* **TEXT EXCERPT**
↓↓↓
"Professional Advice with a Personal Touch"

Identity Theft

Beware Identity Theft is Everywhere Not Just NJ

Identity theft, according to the Federal Trade Commission (FTC), was the top complaint the FTC received for the past 15 years, increasing 47% from 2014 to 2015 as a result of a massive increase in tax-related identity theft. Identity thieves have become so skilled and clever that airtight prevention is impossible. Thieves can penetrate encrypted personnel records and email exchanges. And the costs of identity theft to victims are grossly underestimated and often focus solely on the monetary value of the theft. Enduring social and psychological costs are typically ignored, even though these consequences may turn out to be far more irremediable than the financial losses. In 2015, over 724,000 identities were stolen from the IRS's Get Transcript system, and of CPAs polled by The Tax Adviser and JofA, 59% said at least one of their clients was a victim of tax identity theft in the 2016 filing season.

To help prevent future identity theft, clients can take several steps:

  • Check credit scores regularly.
  • Some credit card companies provide this as part of their monthly statement.
  • Invest with companies that voluntarily adopt online fraud policies that promise to reimburse assets stolen in unauthorized online transactions. 
  • Keep important documents in a secure location such as a safe or a locking file.
  • Before giving out an SSN, ask what the business will do with the information, why it needs your SSN, and what will happen if you refuse its request.
  • Shred or hide all documents that contain full account numbers or other sensitive information.
  • Keep wallets and purses out of plain sight.
  • Password protect all electronic devices with passwords that are not obvious, contain at least eight characters, and include uppercase and lowercase letters, numbers, and special characters. Choose different passwords for different accounts. Change passwords regularly. Store passwords away from the computer. Use two-factor authentication where available.
  • Only install known, safe software. Also install a firewall and anti-virus and anti-spyware software to detect unwanted programs. Click only on safe links.
  • Frequently back up critical information. Residents of Florida, Georgia, and the District of Columbia should order a preventive identity protection personal identification number (IP PIN) from the IRS.
  • Frequently check social media postings and privacy settings.
↑↑↑
* **WHAT YOU ARE ASKED TO DO**
Please retype the identity theft text from "To help prevent" to "refuse its request.".

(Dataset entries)
↓↓↓
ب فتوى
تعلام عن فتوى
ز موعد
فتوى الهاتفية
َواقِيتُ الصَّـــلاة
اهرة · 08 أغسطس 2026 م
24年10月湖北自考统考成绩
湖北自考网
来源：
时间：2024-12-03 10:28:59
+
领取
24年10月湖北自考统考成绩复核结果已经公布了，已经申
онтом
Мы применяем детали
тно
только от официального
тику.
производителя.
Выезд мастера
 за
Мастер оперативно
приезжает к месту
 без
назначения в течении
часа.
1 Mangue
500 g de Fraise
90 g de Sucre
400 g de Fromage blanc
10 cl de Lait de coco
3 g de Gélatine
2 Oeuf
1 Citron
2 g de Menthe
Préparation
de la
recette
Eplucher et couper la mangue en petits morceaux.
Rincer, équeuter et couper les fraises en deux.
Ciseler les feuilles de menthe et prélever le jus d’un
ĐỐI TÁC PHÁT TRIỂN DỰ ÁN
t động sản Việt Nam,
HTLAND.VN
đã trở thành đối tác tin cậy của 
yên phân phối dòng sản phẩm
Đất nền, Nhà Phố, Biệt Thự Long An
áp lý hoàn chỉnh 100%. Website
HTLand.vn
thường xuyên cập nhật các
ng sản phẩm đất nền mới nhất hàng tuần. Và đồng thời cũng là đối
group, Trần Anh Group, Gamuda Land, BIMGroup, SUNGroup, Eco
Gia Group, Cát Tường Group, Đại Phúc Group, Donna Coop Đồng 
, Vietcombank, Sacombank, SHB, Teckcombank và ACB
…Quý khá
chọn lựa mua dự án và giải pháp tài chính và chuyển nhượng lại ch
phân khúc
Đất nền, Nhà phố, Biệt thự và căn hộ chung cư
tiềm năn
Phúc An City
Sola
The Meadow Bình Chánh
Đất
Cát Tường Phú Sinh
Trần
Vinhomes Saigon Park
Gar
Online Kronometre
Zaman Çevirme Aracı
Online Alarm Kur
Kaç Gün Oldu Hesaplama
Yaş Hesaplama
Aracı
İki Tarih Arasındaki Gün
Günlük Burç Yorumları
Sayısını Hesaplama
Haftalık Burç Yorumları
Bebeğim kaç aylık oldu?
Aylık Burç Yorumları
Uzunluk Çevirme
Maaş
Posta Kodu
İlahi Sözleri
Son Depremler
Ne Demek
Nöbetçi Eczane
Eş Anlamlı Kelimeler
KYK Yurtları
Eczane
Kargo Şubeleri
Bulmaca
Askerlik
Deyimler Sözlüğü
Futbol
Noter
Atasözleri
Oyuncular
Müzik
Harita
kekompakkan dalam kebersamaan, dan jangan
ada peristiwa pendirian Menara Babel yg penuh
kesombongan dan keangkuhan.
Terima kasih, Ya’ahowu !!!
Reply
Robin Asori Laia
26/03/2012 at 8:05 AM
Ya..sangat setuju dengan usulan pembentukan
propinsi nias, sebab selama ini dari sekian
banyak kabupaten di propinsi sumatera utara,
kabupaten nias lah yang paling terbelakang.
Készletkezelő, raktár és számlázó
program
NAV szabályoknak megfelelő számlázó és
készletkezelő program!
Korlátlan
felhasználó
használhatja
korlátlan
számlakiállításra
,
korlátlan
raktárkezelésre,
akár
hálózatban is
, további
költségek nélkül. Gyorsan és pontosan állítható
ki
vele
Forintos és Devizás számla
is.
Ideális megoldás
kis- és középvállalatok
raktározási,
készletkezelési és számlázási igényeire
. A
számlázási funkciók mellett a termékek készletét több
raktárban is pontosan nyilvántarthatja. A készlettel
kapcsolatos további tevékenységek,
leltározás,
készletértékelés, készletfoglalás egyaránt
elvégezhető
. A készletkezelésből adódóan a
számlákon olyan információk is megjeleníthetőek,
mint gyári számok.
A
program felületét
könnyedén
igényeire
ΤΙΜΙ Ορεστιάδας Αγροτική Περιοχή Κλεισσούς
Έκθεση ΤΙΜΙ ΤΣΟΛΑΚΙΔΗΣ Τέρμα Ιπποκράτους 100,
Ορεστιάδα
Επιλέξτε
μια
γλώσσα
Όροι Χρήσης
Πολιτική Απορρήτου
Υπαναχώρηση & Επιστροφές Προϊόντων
↑↑↑
* **THE COMPLETED TASK**
To help prevent future identity theft, clients can take several steps:

  • Check credit scores regularly.
  • Some credit card companies provide this as part of their monthly statement.
  • Invest with companies that voluntarily adopt online fraud policies that promise to reimburse assets stolen in unauthorized online transactions. 
  • Keep important documents in a secure location such as a safe or a locking file.
  • Before giving out an SSN, ask what the business will do with the information, why it needs your SSN, and what will happen if you refuse its request.